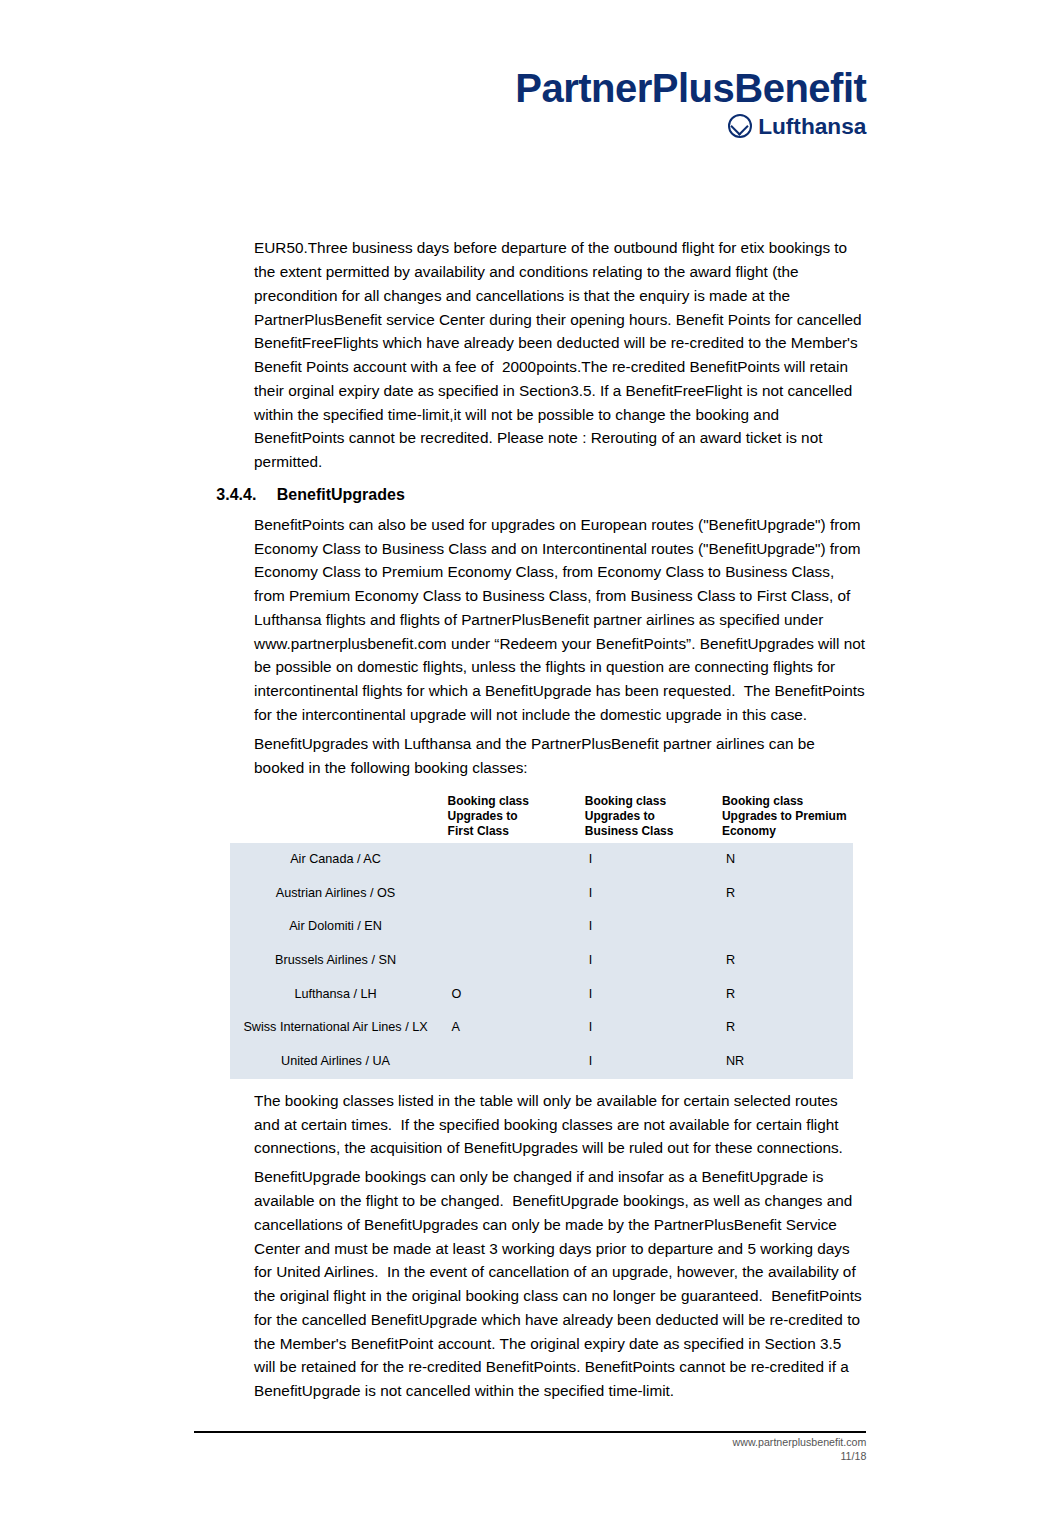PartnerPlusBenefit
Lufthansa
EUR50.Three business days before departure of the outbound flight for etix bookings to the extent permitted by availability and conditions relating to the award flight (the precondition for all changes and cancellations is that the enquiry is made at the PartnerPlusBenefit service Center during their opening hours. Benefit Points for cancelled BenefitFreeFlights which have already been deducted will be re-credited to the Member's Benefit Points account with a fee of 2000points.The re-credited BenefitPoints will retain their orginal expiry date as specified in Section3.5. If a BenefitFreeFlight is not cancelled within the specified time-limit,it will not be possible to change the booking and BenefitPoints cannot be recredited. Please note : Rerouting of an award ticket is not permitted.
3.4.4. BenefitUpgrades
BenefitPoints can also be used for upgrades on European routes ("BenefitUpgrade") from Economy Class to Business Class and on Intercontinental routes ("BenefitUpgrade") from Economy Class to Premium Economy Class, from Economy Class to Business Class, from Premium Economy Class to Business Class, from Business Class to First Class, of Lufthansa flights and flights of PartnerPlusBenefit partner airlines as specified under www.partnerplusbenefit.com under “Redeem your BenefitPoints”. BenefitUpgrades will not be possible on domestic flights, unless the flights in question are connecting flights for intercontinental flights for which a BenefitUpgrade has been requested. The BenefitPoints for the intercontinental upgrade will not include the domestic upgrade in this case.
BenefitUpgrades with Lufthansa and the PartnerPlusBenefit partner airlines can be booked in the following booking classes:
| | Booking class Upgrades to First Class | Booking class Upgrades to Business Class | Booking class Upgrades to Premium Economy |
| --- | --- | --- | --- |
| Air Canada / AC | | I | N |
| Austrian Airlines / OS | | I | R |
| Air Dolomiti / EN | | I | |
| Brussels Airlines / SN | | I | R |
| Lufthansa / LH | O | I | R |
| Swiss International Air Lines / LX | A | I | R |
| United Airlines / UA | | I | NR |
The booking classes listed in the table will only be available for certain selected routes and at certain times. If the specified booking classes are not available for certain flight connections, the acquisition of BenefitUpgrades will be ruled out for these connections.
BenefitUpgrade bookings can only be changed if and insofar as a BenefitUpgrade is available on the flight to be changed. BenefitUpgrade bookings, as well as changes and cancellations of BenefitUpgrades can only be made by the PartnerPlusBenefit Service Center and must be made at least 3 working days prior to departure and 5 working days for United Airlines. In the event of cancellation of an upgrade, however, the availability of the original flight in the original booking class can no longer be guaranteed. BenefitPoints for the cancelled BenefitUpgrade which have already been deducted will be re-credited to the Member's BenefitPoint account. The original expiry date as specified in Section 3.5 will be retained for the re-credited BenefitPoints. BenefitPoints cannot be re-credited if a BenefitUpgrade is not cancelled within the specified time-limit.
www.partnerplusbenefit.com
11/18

______________________________

◆ Description of the task: As the answer, set down only the lines from the data above between the one holding "BenefitPoints can also" and the one holding "The booking classes", inclusive, exactly as they read.

◆ Expected answer:
BenefitPoints can also be used for upgrades on European routes ("BenefitUpgrade") from Economy Class to Business Class and on Intercontinental routes ("BenefitUpgrade") from Economy Class to Premium Economy Class, from Economy Class to Business Class, from Premium Economy Class to Business Class, from Business Class to First Class, of Lufthansa flights and flights of PartnerPlusBenefit partner airlines as specified under www.partnerplusbenefit.com under “Redeem your BenefitPoints”. BenefitUpgrades will not be possible on domestic flights, unless the flights in question are connecting flights for intercontinental flights for which a BenefitUpgrade has been requested. The BenefitPoints for the intercontinental upgrade will not include the domestic upgrade in this case.
BenefitUpgrades with Lufthansa and the PartnerPlusBenefit partner airlines can be booked in the following booking classes:
| | Booking class Upgrades to First Class | Booking class Upgrades to Business Class | Booking class Upgrades to Premium Economy |
| --- | --- | --- | --- |
| Air Canada / AC | | I | N |
| Austrian Airlines / OS | | I | R |
| Air Dolomiti / EN | | I | |
| Brussels Airlines / SN | | I | R |
| Lufthansa / LH | O | I | R |
| Swiss International Air Lines / LX | A | I | R |
| United Airlines / UA | | I | NR |
The booking classes listed in the table will only be available for certain selected routes and at certain times. If the specified booking classes are not available for certain flight connections, the acquisition of BenefitUpgrades will be ruled out for these connections.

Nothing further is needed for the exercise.